(Bloomberg) -- Volkswagen AG waited two months after acknowledging a software abnormality in its cars to tell regulators the algorithm was designed to cheat emissions tests, according to a staff memo prepared for lawmakers investigating the automaker.

The Energy and Commerce Committee, which will hold a hearing on Thursday in Washington, also wants further details on how and why the German-based automaker cheated on U.S. and California emissions tests, according to the memo. Committee staff met Monday with representatives of VW and regulators in preparation for the hearing.

The House hearing will add to the emerging record on what went on behind the scenes at VW. By the time the panel convenes, VW will have informed European regulators about steps it intends to take to fix nearly 11 million vehicles.

VW’s initial disclosure to the California Air Resources Board that it had a “second calibration” governing engines during emissions tests on three different diesel engines occurred on July 8, according to the committee. It wasn’t until Sept. 3 that the company came clean with the Environmental Protection Agency and CARB that this alternative mode was a “defeat device,” shutting down pollution-control equipment as the cars drove in the real world.

The Senate Finance Committee on Tuesday disclosed its own investigation into whether Volkswagen lied to the U.S. government in certifying its diesel vehicles as eligible for alternative motor vehicle tax credits, which are used to develop the market for higher-cost, less polluting cars.

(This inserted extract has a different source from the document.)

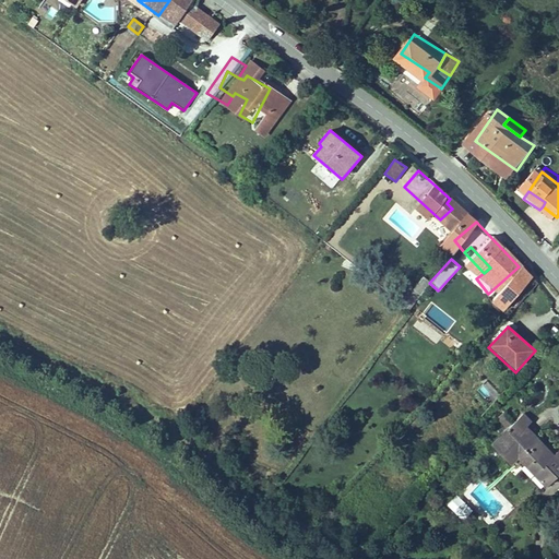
[(477,390),(490,404),(500,395),(487,381),(477,390)]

Volkswagen’s 2009 Jetta TDI Sedan and SportWagen models qualified for $1,300 per vehicle tax credits, and several 2010 models were later certified as eligible, Senators Orrin Hatch, a Utah Republican, and Ron Wyden, an Oregon Democrat, said in a letter to VW executives on Tuesday. More than $50 million in subsidies went to the cars’ buyers, they said.

VW’s remedy

The House panel is likely to ask VW executives and officials from the EPA about fixes for cars and what consumers can expect going forward, according to the memo.

“We really need more information about what motivated Volkswagen to distrust their own engineering and their technology,” said Dan Becker, director of the Safe Climate Campaign, a Washington environmentalist who has been following the scandal closely.

The software allowed the cars to pass pollution tests even though they emitted as much as 40 times the permitted amount of smog-forming nitrogen oxides, according to the EPA. VW has suspended sales of those vehicles and its chief executive officer, Martin Winterkorn, quit as investigators from Washington to Berlin have promised to punish those responsible.

In a statement Tuesday, Volkswagen’s current Chief Executive Officer, Matthias Mueller, promised employees “swift and relentless clarification” of what went wrong. Fixes for customers are “imminent,” he said.

“We can and we will overcome this crisis, because Volkswagen is a group with a strong foundation,” Mueller said. “Only when everything has been put on the table, when no single stone has been left unturned, only then will people begin to trust us again.”

Volkswagen’s top U.S. executive, Michael Horn, will testify Thursday. The panel will also hear from Christopher Grundler, director of EPA’s Office of Transportation and Air Quality, and Phillip Brooks, the agency’s director of air enforcement.